After dinner, my father finds a ball game on TV, and Uncle Woody stays at the table to smoke and watch Francine and me carry the dishes into the kitchen. Though we have plenty of ashtrays, he taps his ashes onto his plate, dropping them into the little puddles of melted butter. Aunt Louise seems to be herding my mother around the kitchen; each time we come in, they are in a different corner, until finally my mother is trapped by the stove. When I bring in the bowl with the mashed potatoes, Aunt Louise takes it from me and sets it in the sink.

—You girls go on now, she says. —Ask your Uncle Woody to drive you to the carnival.

I stand just outside the kitchen door, waiting for Francine to change her clothes and Uncle Woody to finish his cigarette. —Well, my aunt says, inside the kitchen. —You
look
all right.

A match strikes, then a deep breath. —I’m fine, Louise, my mother says. —We’re all fine.

Before Aunt Louise replies, my uncle is standing in front of me.

—Ready for the carnival? he asks. He has wiped the butter from his chin, but his skin still glimmers as he smiles down at me. —You can ride up front with me.

* * *

At the carnival, my uncle takes my arm and steers me toward the Ferris wheel. He points up at the top car, swinging crazily as the two boys inside pump it back and forth.

—Now that’s a ride, he says. —That’s the first one we’ll go on.

Francine’s eyes shine as she gazes around at the bright thumping neon. —Look, she says, pointing to a group of girls at a concession stand. —Do you know them?

The girls are about my age and probably go to my school, but I shake my head.

—How about them? she says, gesturing toward several boys tossing baseballs at stuffed cats, and I shake my head again. —Don’t you know anyone? she asks. She looks disappointed, but perks up when she spots a display of giant pink stuffed panda bears, and sets off in their direction. My uncle winks at me, then follows behind her, leaving me alone in the middle of this explosion of light and sound, surrounded by roving clumps of boys and girls I don’t know.

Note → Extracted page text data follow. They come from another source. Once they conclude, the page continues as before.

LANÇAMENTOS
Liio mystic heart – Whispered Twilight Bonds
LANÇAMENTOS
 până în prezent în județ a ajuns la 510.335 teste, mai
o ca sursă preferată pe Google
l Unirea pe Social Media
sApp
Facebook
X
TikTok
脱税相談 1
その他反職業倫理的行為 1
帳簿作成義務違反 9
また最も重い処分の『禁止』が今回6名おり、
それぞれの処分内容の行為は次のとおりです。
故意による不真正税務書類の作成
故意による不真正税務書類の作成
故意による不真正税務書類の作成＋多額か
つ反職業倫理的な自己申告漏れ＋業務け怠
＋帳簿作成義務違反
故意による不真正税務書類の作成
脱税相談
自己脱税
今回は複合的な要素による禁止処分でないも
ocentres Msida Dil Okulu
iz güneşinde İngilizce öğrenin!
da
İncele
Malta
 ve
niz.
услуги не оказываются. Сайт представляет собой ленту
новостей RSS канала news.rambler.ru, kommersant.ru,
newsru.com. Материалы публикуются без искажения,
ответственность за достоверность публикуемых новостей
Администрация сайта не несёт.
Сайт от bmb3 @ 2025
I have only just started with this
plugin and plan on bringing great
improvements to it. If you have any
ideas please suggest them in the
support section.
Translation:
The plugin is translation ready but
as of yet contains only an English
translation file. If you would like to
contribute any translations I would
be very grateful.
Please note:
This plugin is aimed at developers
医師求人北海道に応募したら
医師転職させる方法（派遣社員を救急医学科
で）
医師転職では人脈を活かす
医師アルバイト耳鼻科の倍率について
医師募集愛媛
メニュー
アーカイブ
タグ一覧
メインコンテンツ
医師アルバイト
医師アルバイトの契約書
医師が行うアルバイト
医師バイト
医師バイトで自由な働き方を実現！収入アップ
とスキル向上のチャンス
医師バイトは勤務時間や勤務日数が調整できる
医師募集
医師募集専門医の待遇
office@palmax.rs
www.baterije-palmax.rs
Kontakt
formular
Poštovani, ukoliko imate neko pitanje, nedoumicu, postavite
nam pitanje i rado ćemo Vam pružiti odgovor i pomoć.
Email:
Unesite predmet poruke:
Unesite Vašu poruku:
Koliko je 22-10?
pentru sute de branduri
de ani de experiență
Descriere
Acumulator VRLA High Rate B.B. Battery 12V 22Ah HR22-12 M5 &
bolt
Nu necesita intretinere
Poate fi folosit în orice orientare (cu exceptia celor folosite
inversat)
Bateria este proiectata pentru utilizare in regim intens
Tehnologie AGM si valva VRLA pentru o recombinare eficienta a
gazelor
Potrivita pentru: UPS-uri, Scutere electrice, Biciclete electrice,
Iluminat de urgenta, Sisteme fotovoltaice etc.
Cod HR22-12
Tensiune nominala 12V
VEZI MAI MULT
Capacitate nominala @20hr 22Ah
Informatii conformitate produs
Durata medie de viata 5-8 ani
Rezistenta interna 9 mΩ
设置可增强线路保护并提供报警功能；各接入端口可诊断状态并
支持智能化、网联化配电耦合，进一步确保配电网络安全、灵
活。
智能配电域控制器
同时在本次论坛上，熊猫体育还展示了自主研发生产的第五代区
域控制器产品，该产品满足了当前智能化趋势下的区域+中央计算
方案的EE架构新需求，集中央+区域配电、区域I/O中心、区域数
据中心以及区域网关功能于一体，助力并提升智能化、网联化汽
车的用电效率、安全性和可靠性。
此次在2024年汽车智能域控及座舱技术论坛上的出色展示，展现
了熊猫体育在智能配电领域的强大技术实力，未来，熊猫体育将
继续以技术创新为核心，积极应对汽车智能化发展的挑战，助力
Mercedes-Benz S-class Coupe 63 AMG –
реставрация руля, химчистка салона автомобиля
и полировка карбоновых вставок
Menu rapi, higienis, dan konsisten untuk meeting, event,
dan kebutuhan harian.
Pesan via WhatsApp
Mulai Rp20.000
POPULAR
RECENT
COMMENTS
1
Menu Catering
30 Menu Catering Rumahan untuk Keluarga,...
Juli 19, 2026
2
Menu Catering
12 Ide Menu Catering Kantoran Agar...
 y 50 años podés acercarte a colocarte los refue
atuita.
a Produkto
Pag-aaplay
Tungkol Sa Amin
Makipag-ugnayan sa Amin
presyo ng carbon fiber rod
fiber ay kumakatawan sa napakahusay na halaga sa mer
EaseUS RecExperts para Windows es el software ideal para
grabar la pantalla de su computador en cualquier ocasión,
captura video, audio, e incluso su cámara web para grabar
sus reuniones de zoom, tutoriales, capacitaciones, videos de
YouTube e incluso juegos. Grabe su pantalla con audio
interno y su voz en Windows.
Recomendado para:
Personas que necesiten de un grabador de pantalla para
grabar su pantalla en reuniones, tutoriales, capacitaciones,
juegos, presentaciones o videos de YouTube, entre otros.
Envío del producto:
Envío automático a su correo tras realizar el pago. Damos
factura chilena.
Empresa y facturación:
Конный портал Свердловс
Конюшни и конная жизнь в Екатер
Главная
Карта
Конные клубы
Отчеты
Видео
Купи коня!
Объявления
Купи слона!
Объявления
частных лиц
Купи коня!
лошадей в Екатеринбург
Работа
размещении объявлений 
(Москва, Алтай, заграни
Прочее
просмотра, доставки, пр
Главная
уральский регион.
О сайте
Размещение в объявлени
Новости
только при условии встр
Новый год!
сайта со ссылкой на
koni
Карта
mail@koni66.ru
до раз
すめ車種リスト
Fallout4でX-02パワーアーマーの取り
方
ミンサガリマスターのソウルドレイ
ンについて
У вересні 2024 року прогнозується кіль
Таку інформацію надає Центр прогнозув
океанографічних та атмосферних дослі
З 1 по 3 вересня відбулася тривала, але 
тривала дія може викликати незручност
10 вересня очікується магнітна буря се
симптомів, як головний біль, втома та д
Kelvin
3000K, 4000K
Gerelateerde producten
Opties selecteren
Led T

We fall quickly, after the first few days, into a sort of routine: Francine’s eyes open on a day without love and settle hopelessly on mine. Boys, they say, where are all the boys? Then breakfast, then the day, which we all pass separately. Francine covers herself with a glistening coat of tanning oil and sits on the patio, playing solitaire or reading fashion magazines that are too old for her, full of tips on how to meet more men at work, and what kinds of cosmetic surgery can best improve a problem figure. My father, who is taking his vacation from work now, lies on the couch in front of the television, and Aunt Louise sits beside him, knitting, her needles clicking steadily over the noise of the game; I turn the pages of my books without sound, and my mother wanders in and out of the house, trailing smoke and Uncle
Woody, who stops every now and then to offer me a handful of candy corns. After dinner, someone takes Francine and me to the carnival, and at night, although it seems we have hardly done anything during the day, we all fall exhausted into bed. Francine plummets immediately into a heavy, resentful sleep, and I lie awake, listening to her gentle snore. Some time before morning, I wake to hear my uncle creeping along the hall. He stops outside my door and listens. Or he does not. His foam soles do not give him away; his bones, his breathing do not give him away. He pauses and listens, then creeps to another door, listening.